IT Industry Blog | NorthRiver IT

The Secret to Meeting IT Compliance? Effective Employee Communications

Written by Chaz Hager | Jan 2, 2024 3:53:08 PM

There are hundreds of IT security regulations your business must comply with—and as business owners and managers, you recognize the critical importance of these rules and regulations. Failure to comply means you risk not only financial penalties, but unnecessary and avoidable risks and exposures for your business’s security.  

Following these regulations though, whether it’s a required educational seminar or specific processes, can feel tedious to even your most engaged employees. They probably even feel tedious to you sometimes, but because you recognize their importance, you’re about to power through pretty easily.  

So how do you get your employees on the same page with you and ensure you’re doing everything you need to meet compliance requirements?  

The answer lies in a concept called change management.  

What is Change Management? 

Change management can be defined as “a systematic approach to the transformation of goals, processes and technologies” with the goals to create “confident, positive, and optimistic stakeholders with the skills and commitment to ensure new initiatives succeed.” 

In other areas of your business, including many situations implementing new technologies and digital processes, change management is increasingly less about a top-down approach. Instead, making change is the work, as businesses prioritize adaptability and agility, with employees involved in changes from the outset.  

Managing change in this way is highly effective: the employees involved in execution are involved in the dialogue, planning, and strategy setting, ensuring their engagement and understanding of the goals.  

But by definition, regulations come from the top down—the very top of the country in fact—and there’s little wiggle room. Which means you have to lean on other methods of communication and team building to ensure your compliance needs are met.  

Change the Mindset Around Compliance 

Most of the time, we consider meeting compliance requirements and regulations a defensive task. You’re defending your business against the regulatory and legal liabilities and penalties.

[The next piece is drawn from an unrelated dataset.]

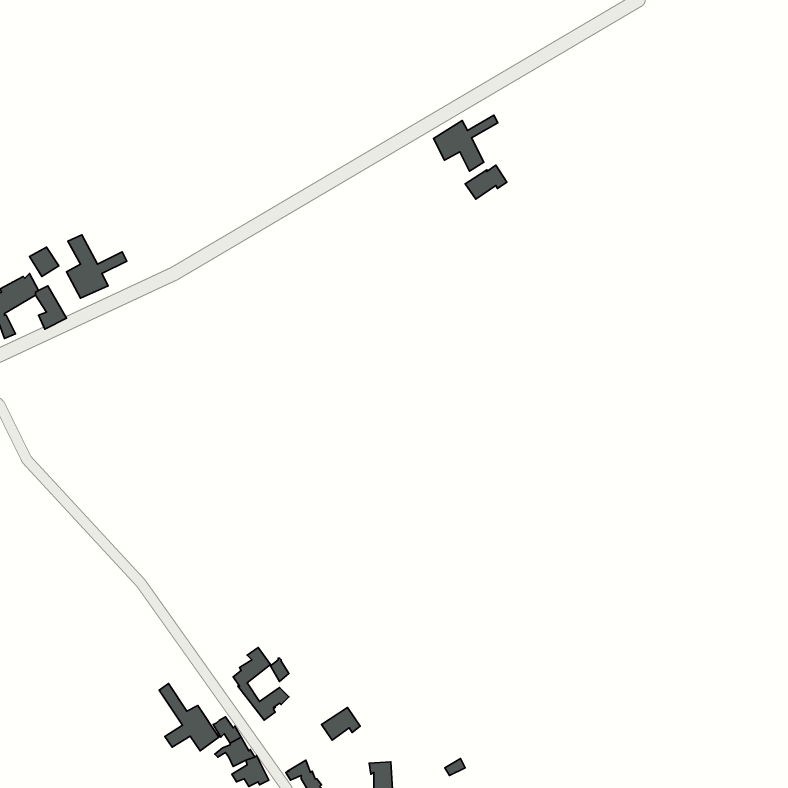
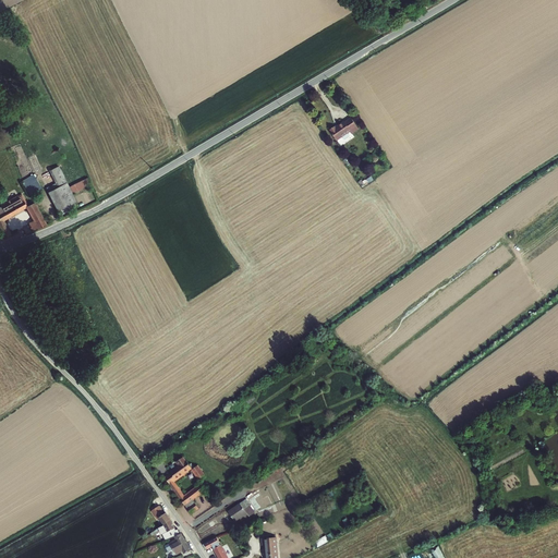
building: [434,115,498,171] -> none
building: [159,683,219,751] -> none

But if you can shift your mindset and your communications around compliance toward a more positive, beneficial one, it can make a big difference. 

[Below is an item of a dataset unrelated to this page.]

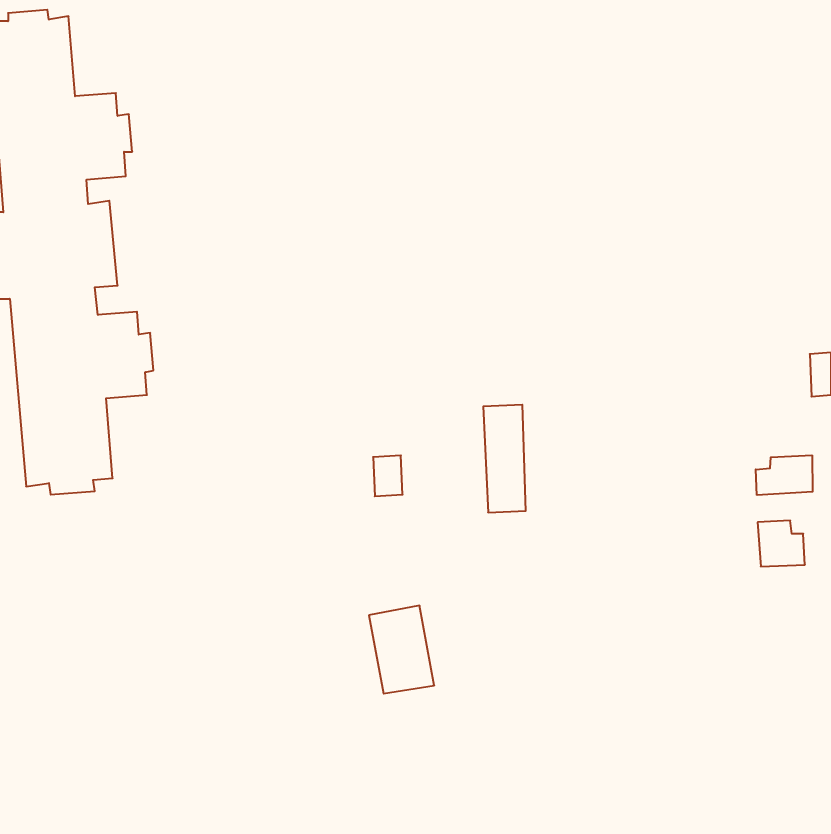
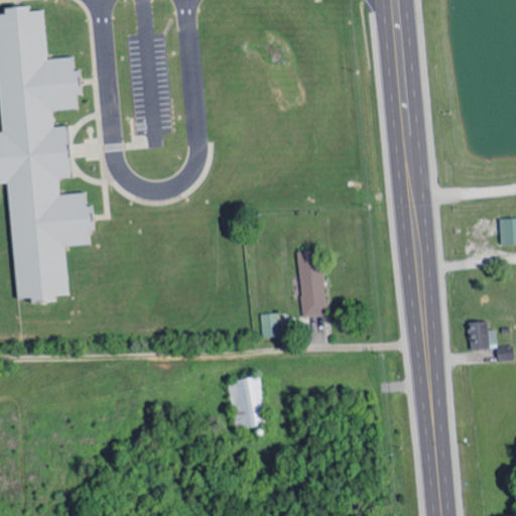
building: [756,455,813,495] -> none
building: [373,455,403,496] -> [261,312,279,338]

After all, these regulations typically exist for a solid reason—often to protect you, your business, your employees, and their jobs. Take the time to set a compliance communications strategy that gets to the heart of these issues and help set perspective by discussing the larger cultural context of the regulations your business is impacted by.  

As part of your local, national, and global communities, your business must act with compliance at the core of everything you do—rather than just a necessary annoyance to appease regulators. Compliance can be reframed as something you do as good corporate citizens and community members. 

Vary Your Communication Channels and Delivery Methods 

It’s well-established that to effectively communicate an idea, concept, or message, it takes multiple delivery methods and channels and repetition, repetition, repetition. You can adopt this idea with your compliance communications strategy as well.  

For example, your employees may be required to follow a set of established rules and processes and clearly understand what’s required of them. It’s helpful to not only hold a training webinar and send a follow-up email, but to communicate repeatedly over time through all the available communications tools your business has. This could mean a regular posting schedule on your organizational intranet, a series of emails, webinars, Q&A sessions, short videos, posters, bulletin board postings, and more. Vary the visual with the written and the auditory. 

With something as important as meeting compliance standards, you’ll also want to consider making regulatory requirements a regular part of your all-hands meetings or town halls, whether they’re conducted in-person or remotely, or some hybrid of the two. Rather than hosting a separate event and pulling everyone away from their daily work, regularly addressing compliance in staff communication is a tactic that helps reinforce compliance as a regular and beneficial part of doing business. This also helps you break down information so it’s not overwhelming, but instead, short, memorable, and effective.